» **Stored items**
☆ ☆ ☆ ☆ ☆

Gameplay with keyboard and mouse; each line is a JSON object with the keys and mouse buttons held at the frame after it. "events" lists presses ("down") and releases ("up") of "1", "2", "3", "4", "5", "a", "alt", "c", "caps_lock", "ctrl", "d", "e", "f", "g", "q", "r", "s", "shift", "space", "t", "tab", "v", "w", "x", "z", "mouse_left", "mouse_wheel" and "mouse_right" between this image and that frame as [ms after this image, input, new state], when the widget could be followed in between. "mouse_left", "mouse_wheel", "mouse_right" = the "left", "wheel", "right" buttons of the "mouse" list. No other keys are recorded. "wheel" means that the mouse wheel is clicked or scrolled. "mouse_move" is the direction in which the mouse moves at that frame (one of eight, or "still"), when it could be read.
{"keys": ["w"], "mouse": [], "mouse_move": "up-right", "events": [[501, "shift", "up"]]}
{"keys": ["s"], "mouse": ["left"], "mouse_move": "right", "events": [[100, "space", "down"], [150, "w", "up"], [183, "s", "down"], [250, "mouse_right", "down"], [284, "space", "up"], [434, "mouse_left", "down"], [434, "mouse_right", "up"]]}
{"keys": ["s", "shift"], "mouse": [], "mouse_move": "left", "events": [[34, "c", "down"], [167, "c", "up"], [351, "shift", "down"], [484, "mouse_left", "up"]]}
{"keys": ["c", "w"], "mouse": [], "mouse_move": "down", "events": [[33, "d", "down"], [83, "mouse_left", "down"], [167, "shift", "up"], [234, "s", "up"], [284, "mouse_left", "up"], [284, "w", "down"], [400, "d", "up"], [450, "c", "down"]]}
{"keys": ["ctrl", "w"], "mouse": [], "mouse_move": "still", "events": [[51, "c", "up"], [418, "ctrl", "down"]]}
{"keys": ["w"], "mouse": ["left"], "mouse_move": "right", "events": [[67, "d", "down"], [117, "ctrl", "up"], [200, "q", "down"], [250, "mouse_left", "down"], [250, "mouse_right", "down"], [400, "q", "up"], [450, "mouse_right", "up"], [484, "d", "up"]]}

☆ ☆ ☆ ☆ ☆

» **What you have to do**
Check each line above for the string "still" and copy the ones that have it.

» **Exercise output**
Gameplay with keyboard and mouse; each line is a JSON object with the keys and mouse buttons held at the frame after it. "events" lists presses ("down") and releases ("up") of "1", "2", "3", "4", "5", "a", "alt", "c", "caps_lock", "ctrl", "d", "e", "f", "g", "q", "r", "s", "shift", "space", "t", "tab", "v", "w", "x", "z", "mouse_left", "mouse_wheel" and "mouse_right" between this image and that frame as [ms after this image, input, new state], when the widget could be followed in between. "mouse_left", "mouse_wheel", "mouse_right" = the "left", "wheel", "right" buttons of the "mouse" list. No other keys are recorded. "wheel" means that the mouse wheel is clicked or scrolled. "mouse_move" is the direction in which the mouse moves at that frame (one of eight, or "still"), when it could be read.
{"keys": ["ctrl", "w"], "mouse": [], "mouse_move": "still", "events": [[51, "c", "up"], [418, "ctrl", "down"]]}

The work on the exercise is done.